• [Data for the task]
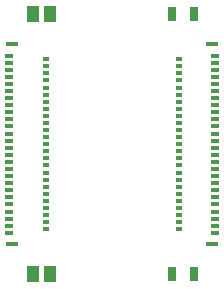
<source format=gtp>
G04*
G04 #@! TF.GenerationSoftware,Altium Limited,Altium Designer,25.8.1 (18)*
G04*
G04 Layer_Color=8421504*
%FSLAX44Y44*%
%MOMM*%
G71*
G04*
G04 #@! TF.SameCoordinates,EA15CCC8-5DA6-4286-B6DC-50CED7DD3932*
G04*
G04*
G04 #@! TF.FilePolarity,Positive*
G04*
G01*
G75*
%ADD14R,1.0000X0.3500*%
%ADD15R,0.5000X0.3000*%
%ADD16R,0.6700X0.3000*%
%ADD17R,0.7000X1.3000*%
%ADD18R,1.0000X1.3500*%
D14*
X65500Y65250D02*
D03*
Y234750D02*
D03*
X234500Y234750D02*
D03*
Y65250D02*
D03*
D15*
X93500Y78000D02*
D03*
Y84000D02*
D03*
Y90000D02*
D03*
Y96000D02*
D03*
Y102000D02*
D03*
Y108000D02*
D03*
Y114000D02*
D03*
Y120000D02*
D03*
Y126000D02*
D03*
Y132000D02*
D03*
Y138000D02*
D03*
Y144000D02*
D03*
Y150000D02*
D03*
Y156000D02*
D03*
Y162000D02*
D03*
Y168000D02*
D03*
Y174000D02*
D03*
Y180000D02*
D03*
Y186000D02*
D03*
Y192000D02*
D03*
Y198000D02*
D03*
Y204000D02*
D03*
Y210000D02*
D03*
Y216000D02*
D03*
Y222000D02*
D03*
X206500Y222000D02*
D03*
Y216000D02*
D03*
Y210000D02*
D03*
Y204000D02*
D03*
Y198000D02*
D03*
Y192000D02*
D03*
Y186000D02*
D03*
Y180000D02*
D03*
Y174000D02*
D03*
Y168000D02*
D03*
Y162000D02*
D03*
Y156000D02*
D03*
Y150000D02*
D03*
Y144000D02*
D03*
Y138000D02*
D03*
Y132000D02*
D03*
Y126000D02*
D03*
Y120000D02*
D03*
Y114000D02*
D03*
Y108000D02*
D03*
Y102000D02*
D03*
Y96000D02*
D03*
Y90000D02*
D03*
Y84000D02*
D03*
Y78000D02*
D03*
D16*
X62850Y75000D02*
D03*
Y81000D02*
D03*
Y87000D02*
D03*
Y93000D02*
D03*
Y99000D02*
D03*
Y105000D02*
D03*
Y111000D02*
D03*
Y117000D02*
D03*
Y123000D02*
D03*
Y129000D02*
D03*
Y135000D02*
D03*
Y141000D02*
D03*
Y147000D02*
D03*
Y153000D02*
D03*
Y159000D02*
D03*
Y165000D02*
D03*
Y171000D02*
D03*
Y177000D02*
D03*
Y183000D02*
D03*
Y189000D02*
D03*
Y195000D02*
D03*
Y201000D02*
D03*
Y207000D02*
D03*
Y213000D02*
D03*
Y219000D02*
D03*
Y225000D02*
D03*
X237150Y225000D02*
D03*
Y219000D02*
D03*
Y213000D02*
D03*
Y207000D02*
D03*
Y201000D02*
D03*
Y195000D02*
D03*
Y189000D02*
D03*
Y183000D02*
D03*
Y177000D02*
D03*
Y171000D02*
D03*
Y165000D02*
D03*
Y159000D02*
D03*
Y153000D02*
D03*
Y147000D02*
D03*
Y141000D02*
D03*
Y135000D02*
D03*
Y129000D02*
D03*
Y123000D02*
D03*
Y117000D02*
D03*
Y111000D02*
D03*
Y105000D02*
D03*
Y99000D02*
D03*
Y93000D02*
D03*
Y87000D02*
D03*
Y81000D02*
D03*
Y75000D02*
D03*
D17*
X219500Y260000D02*
D03*
X200500D02*
D03*
X219500Y40000D02*
D03*
X200500D02*
D03*
D18*
X97500Y260000D02*
D03*
X82500D02*
D03*
X97500Y40000D02*
D03*
X82500D02*
D03*
M02*

</source>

• [Task statement] Keep the pictures out and transcribe the listing exactly.

• [Written solution]
<source format=gtp>
G04*
G04 #@! TF.GenerationSoftware,Altium Limited,Altium Designer,25.8.1 (18)*
G04*
G04 Layer_Color=8421504*
%FSLAX44Y44*%
%MOMM*%
G71*
G04*
G04 #@! TF.SameCoordinates,EA15CCC8-5DA6-4286-B6DC-50CED7DD3932*
G04*
G04*
G04 #@! TF.FilePolarity,Positive*
G04*
G01*
G75*
%ADD14R,1.0000X0.3500*%
%ADD15R,0.5000X0.3000*%
%ADD16R,0.6700X0.3000*%
%ADD17R,0.7000X1.3000*%
%ADD18R,1.0000X1.3500*%
D14*
X65500Y65250D02*
D03*
Y234750D02*
D03*
X234500Y234750D02*
D03*
Y65250D02*
D03*
D15*
X93500Y78000D02*
D03*
Y84000D02*
D03*
Y90000D02*
D03*
Y96000D02*
D03*
Y102000D02*
D03*
Y108000D02*
D03*
Y114000D02*
D03*
Y120000D02*
D03*
Y126000D02*
D03*
Y132000D02*
D03*
Y138000D02*
D03*
Y144000D02*
D03*
Y150000D02*
D03*
Y156000D02*
D03*
Y162000D02*
D03*
Y168000D02*
D03*
Y174000D02*
D03*
Y180000D02*
D03*
Y186000D02*
D03*
Y192000D02*
D03*
Y198000D02*
D03*
Y204000D02*
D03*
Y210000D02*
D03*
Y216000D02*
D03*
Y222000D02*
D03*
X206500Y222000D02*
D03*
Y216000D02*
D03*
Y210000D02*
D03*
Y204000D02*
D03*
Y198000D02*
D03*
Y192000D02*
D03*
Y186000D02*
D03*
Y180000D02*
D03*
Y174000D02*
D03*
Y168000D02*
D03*
Y162000D02*
D03*
Y156000D02*
D03*
Y150000D02*
D03*
Y144000D02*
D03*
Y138000D02*
D03*
Y132000D02*
D03*
Y126000D02*
D03*
Y120000D02*
D03*
Y114000D02*
D03*
Y108000D02*
D03*
Y102000D02*
D03*
Y96000D02*
D03*
Y90000D02*
D03*
Y84000D02*
D03*
Y78000D02*
D03*
D16*
X62850Y75000D02*
D03*
Y81000D02*
D03*
Y87000D02*
D03*
Y93000D02*
D03*
Y99000D02*
D03*
Y105000D02*
D03*
Y111000D02*
D03*
Y117000D02*
D03*
Y123000D02*
D03*
Y129000D02*
D03*
Y135000D02*
D03*
Y141000D02*
D03*
Y147000D02*
D03*
Y153000D02*
D03*
Y159000D02*
D03*
Y165000D02*
D03*
Y171000D02*
D03*
Y177000D02*
D03*
Y183000D02*
D03*
Y189000D02*
D03*
Y195000D02*
D03*
Y201000D02*
D03*
Y207000D02*
D03*
Y213000D02*
D03*
Y219000D02*
D03*
Y225000D02*
D03*
X237150Y225000D02*
D03*
Y219000D02*
D03*
Y213000D02*
D03*
Y207000D02*
D03*
Y201000D02*
D03*
Y195000D02*
D03*
Y189000D02*
D03*
Y183000D02*
D03*
Y177000D02*
D03*
Y171000D02*
D03*
Y165000D02*
D03*
Y159000D02*
D03*
Y153000D02*
D03*
Y147000D02*
D03*
Y141000D02*
D03*
Y135000D02*
D03*
Y129000D02*
D03*
Y123000D02*
D03*
Y117000D02*
D03*
Y111000D02*
D03*
Y105000D02*
D03*
Y99000D02*
D03*
Y93000D02*
D03*
Y87000D02*
D03*
Y81000D02*
D03*
Y75000D02*
D03*
D17*
X219500Y260000D02*
D03*
X200500D02*
D03*
X219500Y40000D02*
D03*
X200500D02*
D03*
D18*
X97500Y260000D02*
D03*
X82500D02*
D03*
X97500Y40000D02*
D03*
X82500D02*
D03*
M02*

</source>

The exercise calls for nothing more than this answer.